Ketua Majelis Ulama Indonesia Ma’ruf Amin mengatakan makarel bercacing dalam kemasan kaleng tidak masalah dari segi halal. "Kalau dari segi halalnya kan tidak ada masalah. Tapi dari segi amannya yang tidak aman karena mengandung cacing," kata Ma'ruf di Kompleks Istana Negara, Jakarta Pusat, Senin, 2 April 2018.

Ma'ruf mengatakan sertifikat halal biasanya dikeluarkan setelah produk tersebut lolos penilaian Badan Pengawas Obat dan Makanan dari segala aspek. "Kita menyebutnya halal dikeluarkan sesudah yang namanya tayib. Yang artinya tayib itu tidak ada masalah dari segi aspek-aspek, itu dikeluarkan oleh BPOM, baru diproses halalnya," kata dia.


Sebanyak 27 merek produk ikan makarel positif mengandung parasit cacing. Ke-27 merek itu terdiri atas 138 bets ikan makarel kalengan. Sebanyak 16 merek di antaranya merupakan impor dan 11 lainnya merupakan produk lokal.

Menurut Ma’ruf, dalam proses pemberian label halal, MUI akan memberikan penilaian dari zat yang terkandung di dalam produk tersebut. Untuk makarel kaleng, dia mengatakan ikan merupakan daging yang halal untuk dimakan.
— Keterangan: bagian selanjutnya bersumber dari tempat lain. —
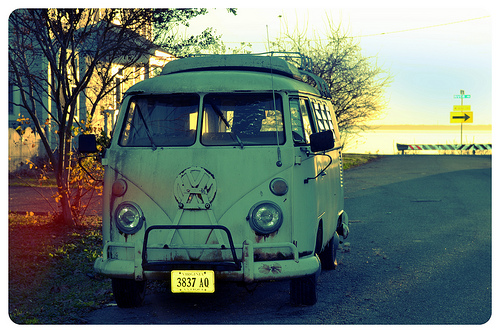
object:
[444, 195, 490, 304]
part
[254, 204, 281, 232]
light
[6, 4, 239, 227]
tree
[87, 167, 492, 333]
black pavement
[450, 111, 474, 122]
sign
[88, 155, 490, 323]
pavement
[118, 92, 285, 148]
front windows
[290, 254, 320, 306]
front tires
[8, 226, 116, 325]
bed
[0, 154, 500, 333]
ground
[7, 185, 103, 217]
walkway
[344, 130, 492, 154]
water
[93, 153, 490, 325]
road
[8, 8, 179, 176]
house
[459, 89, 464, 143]
post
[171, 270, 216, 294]
license plate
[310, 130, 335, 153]
mirror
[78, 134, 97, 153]
mirror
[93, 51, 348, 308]
bus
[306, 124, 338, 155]
mirror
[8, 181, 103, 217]
sidewalk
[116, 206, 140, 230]
headlight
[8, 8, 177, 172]
home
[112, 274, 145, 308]
tire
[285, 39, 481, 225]
background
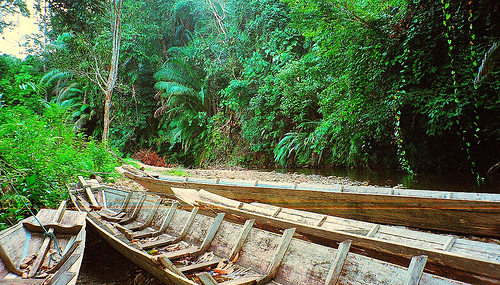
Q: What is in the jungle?
A: Wooden boats.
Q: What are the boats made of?
A: Wood.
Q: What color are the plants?
A: Green.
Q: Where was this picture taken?
A: In a jungle.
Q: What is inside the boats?
A: Debris.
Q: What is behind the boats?
A: A bush.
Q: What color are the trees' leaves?
A: Green.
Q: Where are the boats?
A: In the jungle.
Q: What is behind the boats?
A: Plants and trees.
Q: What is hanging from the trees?
A: Vines.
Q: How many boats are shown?
A: Four.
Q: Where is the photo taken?
A: A forest.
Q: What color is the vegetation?
A: Green.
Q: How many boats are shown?
A: 4.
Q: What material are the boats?
A: Wood.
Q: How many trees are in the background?
A: 1.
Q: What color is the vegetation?
A: Green.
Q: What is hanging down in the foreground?
A: Ivy.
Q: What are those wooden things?
A: Canoes.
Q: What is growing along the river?
A: Trees.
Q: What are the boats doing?
A: Laying down.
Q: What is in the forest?
A: Trees.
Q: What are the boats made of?
A: Wood.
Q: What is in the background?
A: Trees.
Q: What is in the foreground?
A: Boats.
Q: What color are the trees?
A: Green.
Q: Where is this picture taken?
A: In the forest.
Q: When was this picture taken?
A: Daytime.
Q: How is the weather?
A: Clear.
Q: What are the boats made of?
A: Wood.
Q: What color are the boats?
A: Brown.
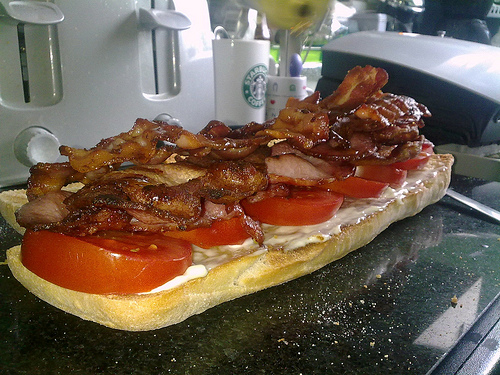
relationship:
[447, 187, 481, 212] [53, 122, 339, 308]
utensil next to sandwich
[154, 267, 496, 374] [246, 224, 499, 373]
crumbs are on counter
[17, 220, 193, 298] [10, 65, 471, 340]
tomato on sandwich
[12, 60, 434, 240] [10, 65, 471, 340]
bacon on sandwich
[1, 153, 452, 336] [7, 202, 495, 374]
bread on counter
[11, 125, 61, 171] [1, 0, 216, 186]
knob on toaster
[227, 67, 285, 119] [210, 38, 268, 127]
logo on coffee mug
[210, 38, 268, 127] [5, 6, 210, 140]
coffee mug next to toaster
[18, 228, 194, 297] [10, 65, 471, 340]
tomatoe are on sandwich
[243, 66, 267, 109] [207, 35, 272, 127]
logo on mug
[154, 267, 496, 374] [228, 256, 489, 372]
crumbs are on counter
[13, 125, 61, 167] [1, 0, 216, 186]
knob on toaster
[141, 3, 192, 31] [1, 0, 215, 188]
handle on toaster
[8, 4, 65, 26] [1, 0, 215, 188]
lever on toaster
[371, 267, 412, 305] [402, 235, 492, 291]
crumbs on counter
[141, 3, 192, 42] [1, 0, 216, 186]
handle on toaster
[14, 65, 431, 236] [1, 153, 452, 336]
bacon on bread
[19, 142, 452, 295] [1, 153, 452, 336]
tomato on bread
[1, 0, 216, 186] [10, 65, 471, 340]
toaster behind sandwich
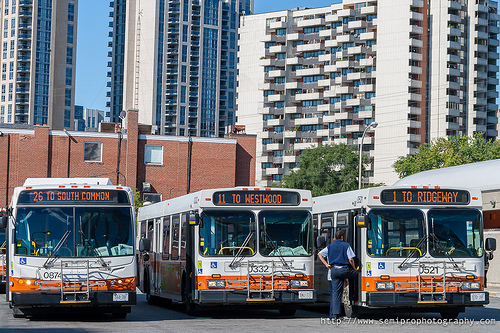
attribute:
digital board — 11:
[220, 167, 306, 201]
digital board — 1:
[376, 190, 464, 209]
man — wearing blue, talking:
[320, 219, 360, 305]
Ma'ruf mengatakan rekomendasi pencabutan sertifikasi halal kepada BPOM bisa saja dilakukan, jika cacing dalam makarel kaleng itu terbukti berbahaya. Namun, sebelum memutuskan itu, ia berencana meminta pendapat dari sejumlah ahli.

"Kami minta pendapat dulu, bahaya enggak ada cacingnya. Kalau bahaya, ya kita cabut (label halal)," ujarnya.

BPOM telah menginstruksikan pemberhentian proses impor sementara terhadap produk-produk makarel bercacing. Pemberhentian impor ini dilakukan hingga ada audit dan pengujian sampel yang lebih besar lagi.